Selected passage:
★ ★ ★
XML External Entities (XXE): Parser Configuration
XML External Entity (XXE) attacks exploit a feature of XML parsers that allows documents to reference external resources. What was designed for modularity and reuse became one of the most dangerous...
Key Insights
- Most XML parsers are vulnerable to XXE attacks by default—secure configuration requires explicit action, not assumptions about safe defaults.
- Disabling DTD processing entirely is the most reliable defense; if DTDs are required, disable external entities and external DTD loading separately.
- XXE vulnerabilities extend beyond file disclosure to include SSRF attacks, denial of service, and port scanning—making parser hardening critical even for internal applications.
Introduction to XXE Vulnerabilities
XML External Entity (XXE) attacks exploit a feature of XML parsers that allows documents to reference external resources. What was designed for modularity and reuse became one of the most dangerous web application vulnerabilities, consistently appearing in OWASP’s Top 10.
The attack surface is deceptively large. Any application that parses XML—configuration files, API requests, document uploads, SOAP services, SVG images, even Office documents—can be vulnerable. The 2014 billion laughs attack against Facebook, the 2019 XXE in Jira affecting thousands of instances, and countless data breaches trace back to misconfigured XML parsers.
Parser configuration is your primary defense because XXE is fundamentally a feature, not a bug. You’re not patching a flaw—you’re disabling dangerous functionality that most applications don’t need.
How XXE Attacks Work
XXE attacks abuse the Document Type Definition (DTD) mechanism in XML. DTDs allow you to define entities—essentially variables that get replaced when the document is parsed. External entities take this further by loading content from URIs.
★ ★ ★
Listed entries:

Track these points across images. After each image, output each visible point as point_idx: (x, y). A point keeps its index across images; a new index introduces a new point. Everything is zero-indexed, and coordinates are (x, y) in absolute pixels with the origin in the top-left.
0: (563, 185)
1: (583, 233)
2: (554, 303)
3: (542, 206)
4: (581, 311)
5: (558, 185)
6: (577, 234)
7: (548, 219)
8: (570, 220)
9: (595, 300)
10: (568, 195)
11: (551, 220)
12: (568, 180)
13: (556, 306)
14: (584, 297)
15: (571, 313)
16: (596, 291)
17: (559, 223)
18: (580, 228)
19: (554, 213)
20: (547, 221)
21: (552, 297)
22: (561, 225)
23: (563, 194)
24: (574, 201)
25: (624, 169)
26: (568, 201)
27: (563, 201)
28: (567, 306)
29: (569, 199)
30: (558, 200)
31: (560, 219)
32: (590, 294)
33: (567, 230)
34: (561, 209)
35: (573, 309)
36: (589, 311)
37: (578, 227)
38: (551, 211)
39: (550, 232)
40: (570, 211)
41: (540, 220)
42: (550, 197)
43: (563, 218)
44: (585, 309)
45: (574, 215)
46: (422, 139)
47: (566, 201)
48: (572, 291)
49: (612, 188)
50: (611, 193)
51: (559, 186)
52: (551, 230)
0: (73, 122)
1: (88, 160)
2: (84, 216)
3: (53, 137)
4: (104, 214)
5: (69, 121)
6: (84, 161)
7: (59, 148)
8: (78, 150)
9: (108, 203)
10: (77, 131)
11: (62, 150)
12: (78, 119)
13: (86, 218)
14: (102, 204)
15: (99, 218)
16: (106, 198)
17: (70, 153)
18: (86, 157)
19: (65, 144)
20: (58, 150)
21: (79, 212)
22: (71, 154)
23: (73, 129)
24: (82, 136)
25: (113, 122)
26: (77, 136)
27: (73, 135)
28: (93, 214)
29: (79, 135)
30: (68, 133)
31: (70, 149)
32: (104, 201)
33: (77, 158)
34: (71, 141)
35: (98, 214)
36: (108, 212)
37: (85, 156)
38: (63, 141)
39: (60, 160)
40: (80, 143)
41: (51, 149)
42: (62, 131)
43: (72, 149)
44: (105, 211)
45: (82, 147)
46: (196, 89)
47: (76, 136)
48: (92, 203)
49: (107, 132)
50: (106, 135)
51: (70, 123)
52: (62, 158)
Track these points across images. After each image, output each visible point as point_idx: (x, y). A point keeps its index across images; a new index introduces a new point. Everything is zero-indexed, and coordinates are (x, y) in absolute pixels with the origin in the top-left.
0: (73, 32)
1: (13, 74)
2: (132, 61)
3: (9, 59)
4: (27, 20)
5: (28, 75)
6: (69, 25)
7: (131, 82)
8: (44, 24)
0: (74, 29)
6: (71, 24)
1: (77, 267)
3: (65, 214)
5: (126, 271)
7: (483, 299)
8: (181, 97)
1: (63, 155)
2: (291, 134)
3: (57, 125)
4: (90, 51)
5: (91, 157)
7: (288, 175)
★ ★ ★
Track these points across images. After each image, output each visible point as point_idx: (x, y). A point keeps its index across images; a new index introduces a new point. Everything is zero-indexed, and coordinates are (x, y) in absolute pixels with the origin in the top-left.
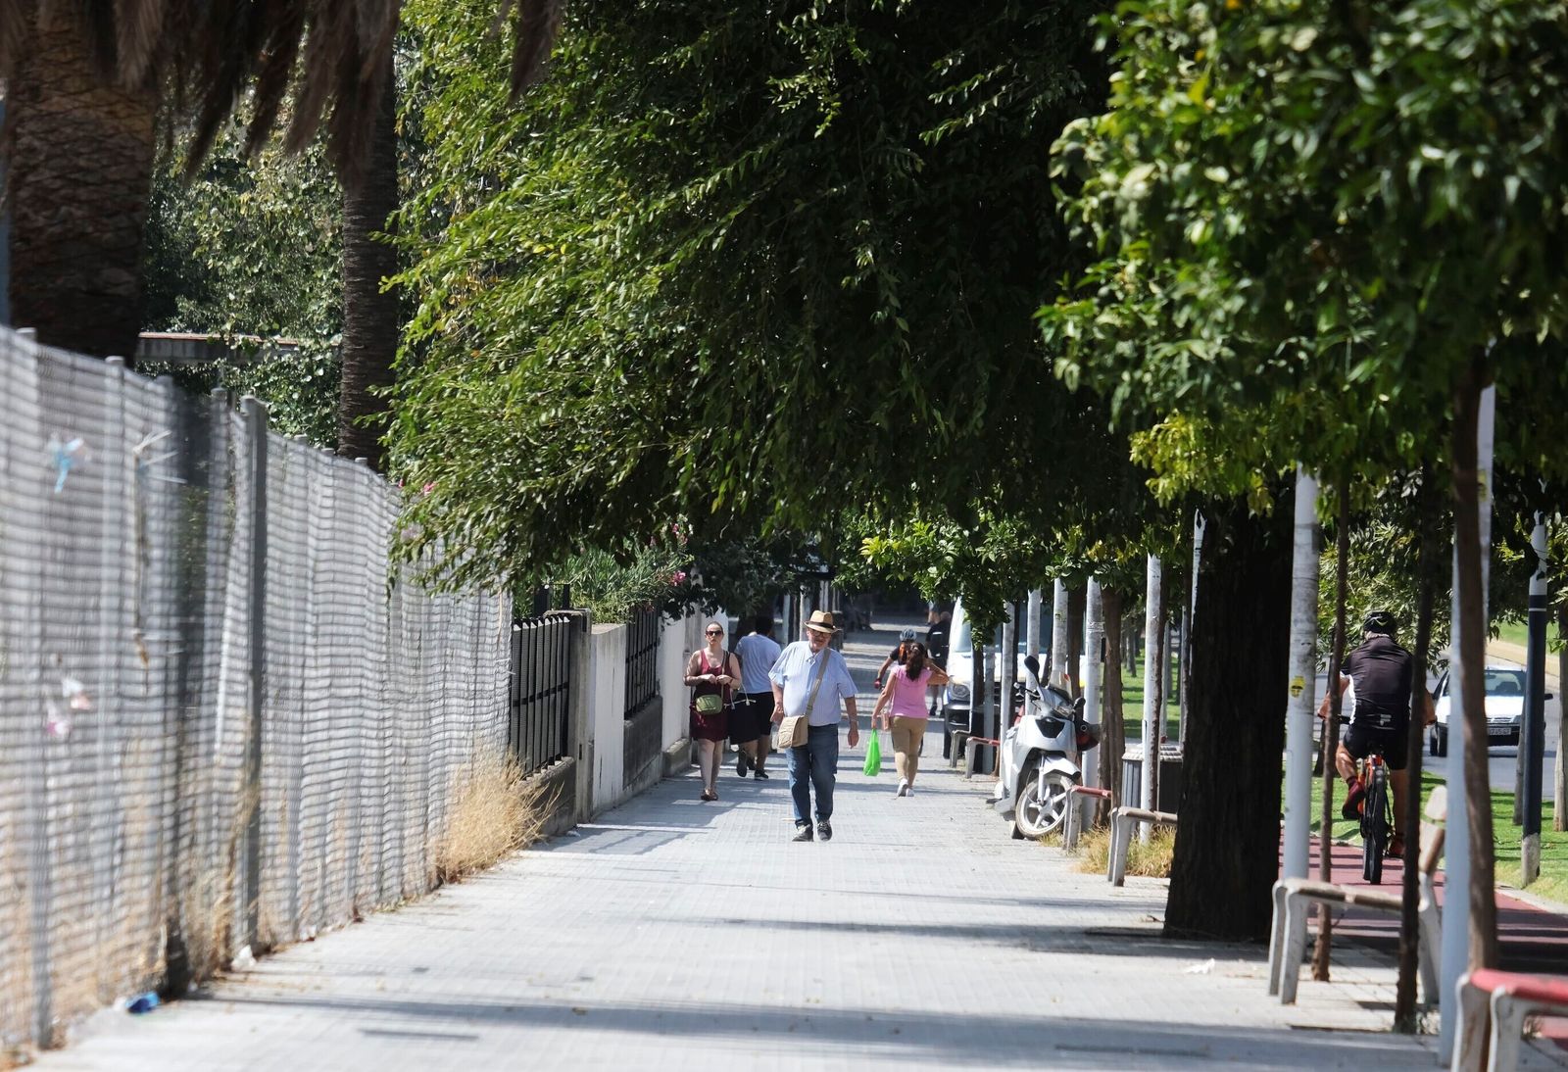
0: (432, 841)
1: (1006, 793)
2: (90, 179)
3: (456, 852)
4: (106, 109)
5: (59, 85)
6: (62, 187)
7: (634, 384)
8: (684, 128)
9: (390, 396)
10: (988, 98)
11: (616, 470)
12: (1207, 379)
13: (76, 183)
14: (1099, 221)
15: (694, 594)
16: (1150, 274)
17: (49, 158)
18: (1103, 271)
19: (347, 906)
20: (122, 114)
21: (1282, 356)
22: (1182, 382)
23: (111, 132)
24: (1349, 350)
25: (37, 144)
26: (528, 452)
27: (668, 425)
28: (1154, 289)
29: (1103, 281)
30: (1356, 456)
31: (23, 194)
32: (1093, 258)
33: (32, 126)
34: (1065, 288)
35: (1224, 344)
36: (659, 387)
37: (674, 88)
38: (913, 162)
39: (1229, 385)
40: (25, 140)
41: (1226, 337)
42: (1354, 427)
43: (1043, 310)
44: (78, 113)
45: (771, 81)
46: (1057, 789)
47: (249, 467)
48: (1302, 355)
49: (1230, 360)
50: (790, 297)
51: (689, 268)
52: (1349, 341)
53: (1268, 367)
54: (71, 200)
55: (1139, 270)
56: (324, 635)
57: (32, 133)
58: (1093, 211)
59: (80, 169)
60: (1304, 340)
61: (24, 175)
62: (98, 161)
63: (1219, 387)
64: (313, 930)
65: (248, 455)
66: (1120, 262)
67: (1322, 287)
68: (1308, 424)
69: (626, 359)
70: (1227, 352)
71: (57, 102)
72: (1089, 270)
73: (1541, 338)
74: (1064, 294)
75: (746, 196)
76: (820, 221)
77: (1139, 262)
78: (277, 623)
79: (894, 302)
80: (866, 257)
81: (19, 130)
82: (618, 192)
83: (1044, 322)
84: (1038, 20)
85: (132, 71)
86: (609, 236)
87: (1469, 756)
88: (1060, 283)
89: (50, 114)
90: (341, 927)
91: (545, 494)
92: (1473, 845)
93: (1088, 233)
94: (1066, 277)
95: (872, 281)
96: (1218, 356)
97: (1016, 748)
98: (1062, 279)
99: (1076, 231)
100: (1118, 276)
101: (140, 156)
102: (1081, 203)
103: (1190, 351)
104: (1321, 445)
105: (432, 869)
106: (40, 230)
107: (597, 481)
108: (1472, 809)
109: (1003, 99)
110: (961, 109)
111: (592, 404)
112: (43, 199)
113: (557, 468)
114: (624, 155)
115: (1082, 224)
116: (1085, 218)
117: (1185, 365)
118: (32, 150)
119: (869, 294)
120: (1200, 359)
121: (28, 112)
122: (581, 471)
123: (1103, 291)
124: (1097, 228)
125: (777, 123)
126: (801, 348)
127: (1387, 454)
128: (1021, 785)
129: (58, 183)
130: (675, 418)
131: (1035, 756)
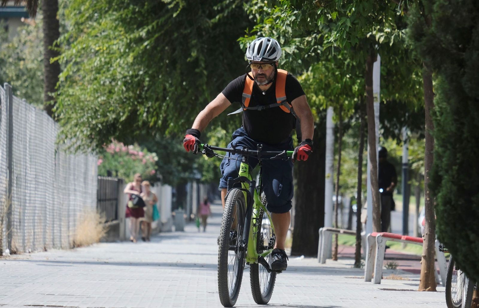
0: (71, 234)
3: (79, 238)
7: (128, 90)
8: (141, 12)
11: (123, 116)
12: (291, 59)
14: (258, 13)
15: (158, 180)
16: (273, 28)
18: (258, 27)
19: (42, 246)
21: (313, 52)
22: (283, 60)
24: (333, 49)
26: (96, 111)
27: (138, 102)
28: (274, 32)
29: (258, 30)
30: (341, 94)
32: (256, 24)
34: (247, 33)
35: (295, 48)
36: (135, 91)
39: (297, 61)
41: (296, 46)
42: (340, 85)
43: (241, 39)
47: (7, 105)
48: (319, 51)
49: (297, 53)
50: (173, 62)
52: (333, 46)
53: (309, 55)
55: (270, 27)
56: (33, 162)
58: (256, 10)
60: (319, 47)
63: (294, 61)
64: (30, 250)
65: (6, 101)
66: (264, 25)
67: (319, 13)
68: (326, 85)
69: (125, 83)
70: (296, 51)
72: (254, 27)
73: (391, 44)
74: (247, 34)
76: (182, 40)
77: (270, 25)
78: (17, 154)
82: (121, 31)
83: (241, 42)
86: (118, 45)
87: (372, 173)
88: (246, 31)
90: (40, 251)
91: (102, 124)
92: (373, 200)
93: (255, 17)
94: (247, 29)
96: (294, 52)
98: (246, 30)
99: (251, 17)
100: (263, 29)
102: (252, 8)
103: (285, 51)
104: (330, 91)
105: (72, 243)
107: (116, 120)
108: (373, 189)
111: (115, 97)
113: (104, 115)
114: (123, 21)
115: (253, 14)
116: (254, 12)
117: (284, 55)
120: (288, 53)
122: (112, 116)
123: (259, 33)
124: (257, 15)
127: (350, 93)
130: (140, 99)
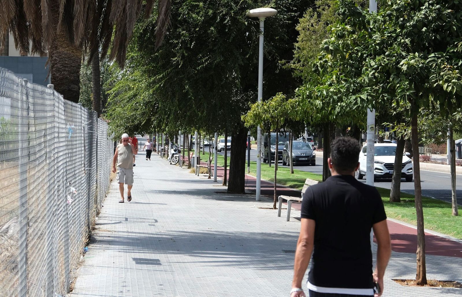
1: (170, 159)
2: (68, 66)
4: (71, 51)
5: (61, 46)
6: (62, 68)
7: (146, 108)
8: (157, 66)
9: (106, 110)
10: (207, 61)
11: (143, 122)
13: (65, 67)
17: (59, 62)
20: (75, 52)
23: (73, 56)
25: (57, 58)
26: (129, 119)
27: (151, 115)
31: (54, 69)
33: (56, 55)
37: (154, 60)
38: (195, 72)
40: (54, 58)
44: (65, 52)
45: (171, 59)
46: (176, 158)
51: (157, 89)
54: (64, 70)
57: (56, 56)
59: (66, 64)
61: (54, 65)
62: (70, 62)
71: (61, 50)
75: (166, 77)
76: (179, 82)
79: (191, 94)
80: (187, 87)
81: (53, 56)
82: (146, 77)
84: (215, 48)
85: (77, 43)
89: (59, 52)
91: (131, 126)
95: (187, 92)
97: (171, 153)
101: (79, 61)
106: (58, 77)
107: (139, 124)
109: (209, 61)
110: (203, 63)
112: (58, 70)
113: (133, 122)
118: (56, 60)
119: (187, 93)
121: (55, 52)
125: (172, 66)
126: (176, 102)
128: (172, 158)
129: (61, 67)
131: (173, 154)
★ ★ ★
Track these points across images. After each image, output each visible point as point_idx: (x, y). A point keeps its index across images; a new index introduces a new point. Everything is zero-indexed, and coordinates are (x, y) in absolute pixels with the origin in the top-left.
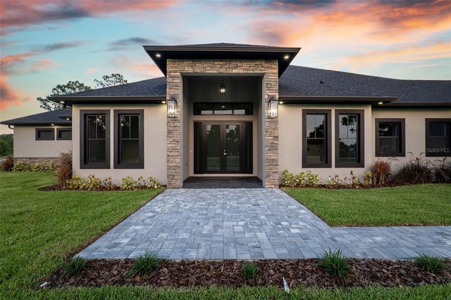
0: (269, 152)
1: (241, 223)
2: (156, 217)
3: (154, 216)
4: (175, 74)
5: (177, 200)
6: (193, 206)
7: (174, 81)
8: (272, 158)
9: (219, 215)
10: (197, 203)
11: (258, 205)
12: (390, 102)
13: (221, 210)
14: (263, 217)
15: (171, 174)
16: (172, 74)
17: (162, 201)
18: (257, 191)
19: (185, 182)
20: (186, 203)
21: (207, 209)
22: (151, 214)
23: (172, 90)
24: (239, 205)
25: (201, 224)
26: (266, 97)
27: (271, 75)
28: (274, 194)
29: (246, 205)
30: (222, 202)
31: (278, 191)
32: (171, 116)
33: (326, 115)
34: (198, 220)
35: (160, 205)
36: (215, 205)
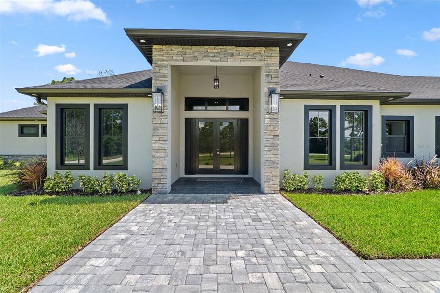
★ ★ ★
Tasks and exercises:
[1] Answer these questions using the XXE parser configuration text:
(a) What does the text call the most reliable defense against XXE?
(b) In which OWASP list does XXE consistently appear?
(c) What XML mechanism do XXE attacks abuse?
[2] Write out the part of the XXE parser configuration text from "XML External Entities" to "for internal applications.", word for word.

Responses per task:
[1]
(a) Disabling DTD processing entirely.
(b) OWASP's Top 10.
(c) The Document Type Definition (DTD) mechanism.

[2]
XML External Entities (XXE): Parser Configuration
XML External Entity (XXE) attacks exploit a feature of XML parsers that allows documents to reference external resources. What was designed for modularity and reuse became one of the most dangerous...
Key Insights
- Most XML parsers are vulnerable to XXE attacks by default—secure configuration requires explicit action, not assumptions about safe defaults.
- Disabling DTD processing entirely is the most reliable defense; if DTDs are required, disable external entities and external DTD loading separately.
- XXE vulnerabilities extend beyond file disclosure to include SSRF attacks, denial of service, and port scanning—making parser hardening critical even for internal applications.